Your task:
When the data below is printed, every line must match exactly and the images must be absent.

Saved entries:

____

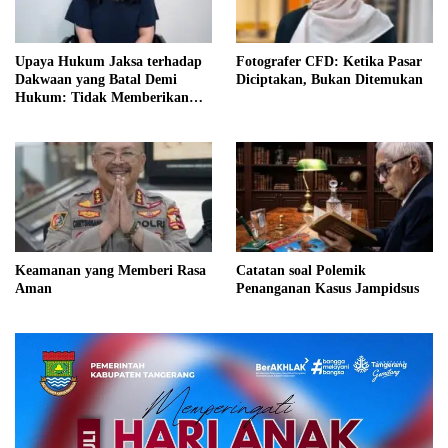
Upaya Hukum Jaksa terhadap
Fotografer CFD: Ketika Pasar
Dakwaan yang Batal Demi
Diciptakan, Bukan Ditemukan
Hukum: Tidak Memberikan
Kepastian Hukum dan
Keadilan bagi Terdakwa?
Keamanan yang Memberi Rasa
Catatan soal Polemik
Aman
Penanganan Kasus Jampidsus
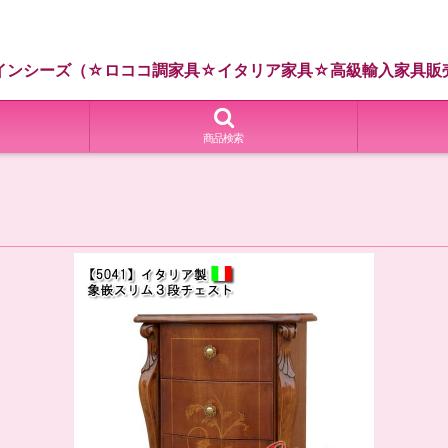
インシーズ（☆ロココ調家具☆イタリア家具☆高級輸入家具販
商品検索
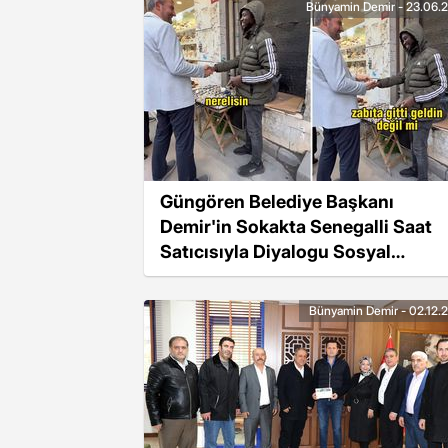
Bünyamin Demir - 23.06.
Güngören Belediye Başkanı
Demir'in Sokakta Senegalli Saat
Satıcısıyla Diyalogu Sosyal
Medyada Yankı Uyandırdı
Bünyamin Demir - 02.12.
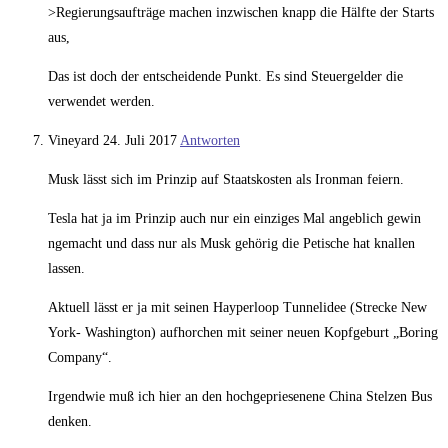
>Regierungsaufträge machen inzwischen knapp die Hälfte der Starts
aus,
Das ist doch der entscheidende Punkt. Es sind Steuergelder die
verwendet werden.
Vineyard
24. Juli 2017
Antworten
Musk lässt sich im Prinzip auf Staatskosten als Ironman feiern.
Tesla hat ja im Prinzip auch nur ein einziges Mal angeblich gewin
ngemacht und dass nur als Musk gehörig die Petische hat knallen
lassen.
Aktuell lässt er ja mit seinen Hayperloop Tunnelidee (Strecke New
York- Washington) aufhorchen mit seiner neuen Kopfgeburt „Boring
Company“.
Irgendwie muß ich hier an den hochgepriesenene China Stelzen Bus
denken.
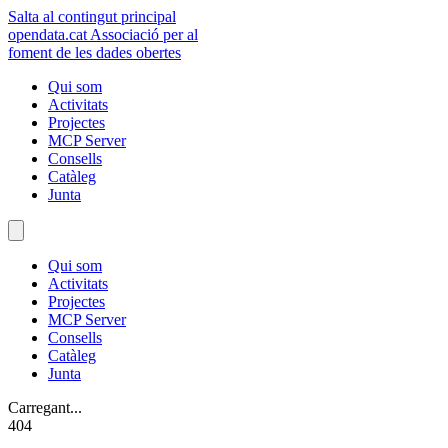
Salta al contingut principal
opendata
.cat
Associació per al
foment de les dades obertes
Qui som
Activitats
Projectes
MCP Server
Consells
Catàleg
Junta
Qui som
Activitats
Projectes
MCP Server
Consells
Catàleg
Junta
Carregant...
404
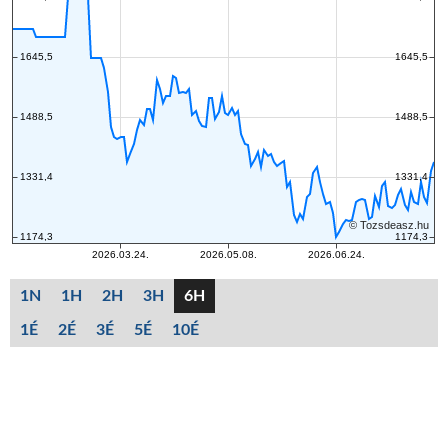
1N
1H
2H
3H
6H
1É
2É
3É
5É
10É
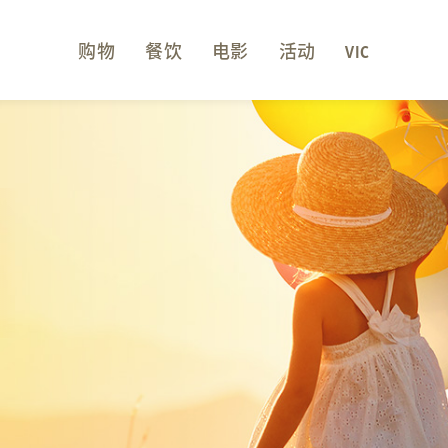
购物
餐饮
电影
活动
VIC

____

Answer area:
Upaya Hukum Jaksa terhadap
Fotografer CFD: Ketika Pasar
Dakwaan yang Batal Demi
Diciptakan, Bukan Ditemukan
Hukum: Tidak Memberikan
Kepastian Hukum dan
Keadilan bagi Terdakwa?
Keamanan yang Memberi Rasa
Catatan soal Polemik
Aman
Penanganan Kasus Jampidsus
インシーズ（☆ロココ調家具☆イタリア家具☆高級輸入家具販
商品検索
Bünyamin Demir - 23.06.
Güngören Belediye Başkanı
Demir'in Sokakta Senegalli Saat
Satıcısıyla Diyalogu Sosyal
Medyada Yankı Uyandırdı
Bünyamin Demir - 02.12.
>Regierungsaufträge machen inzwischen knapp die Hälfte der Starts
aus,
Das ist doch der entscheidende Punkt. Es sind Steuergelder die
verwendet werden.
Vineyard
24. Juli 2017
Antworten
Musk lässt sich im Prinzip auf Staatskosten als Ironman feiern.
Tesla hat ja im Prinzip auch nur ein einziges Mal angeblich gewin
ngemacht und dass nur als Musk gehörig die Petische hat knallen
lassen.
Aktuell lässt er ja mit seinen Hayperloop Tunnelidee (Strecke New
York- Washington) aufhorchen mit seiner neuen Kopfgeburt „Boring
Company“.
Irgendwie muß ich hier an den hochgepriesenene China Stelzen Bus
denken.
Salta al contingut principal
opendata
.cat
Associació per al
foment de les dades obertes
Qui som
Activitats
Projectes
MCP Server
Consells
Catàleg
Junta
Qui som
Activitats
Projectes
MCP Server
Consells
Catàleg
Junta
Carregant...
404
1N
1H
2H
3H
6H
1É
2É
3É
5É
10É
购物
餐饮
电影
活动
VIC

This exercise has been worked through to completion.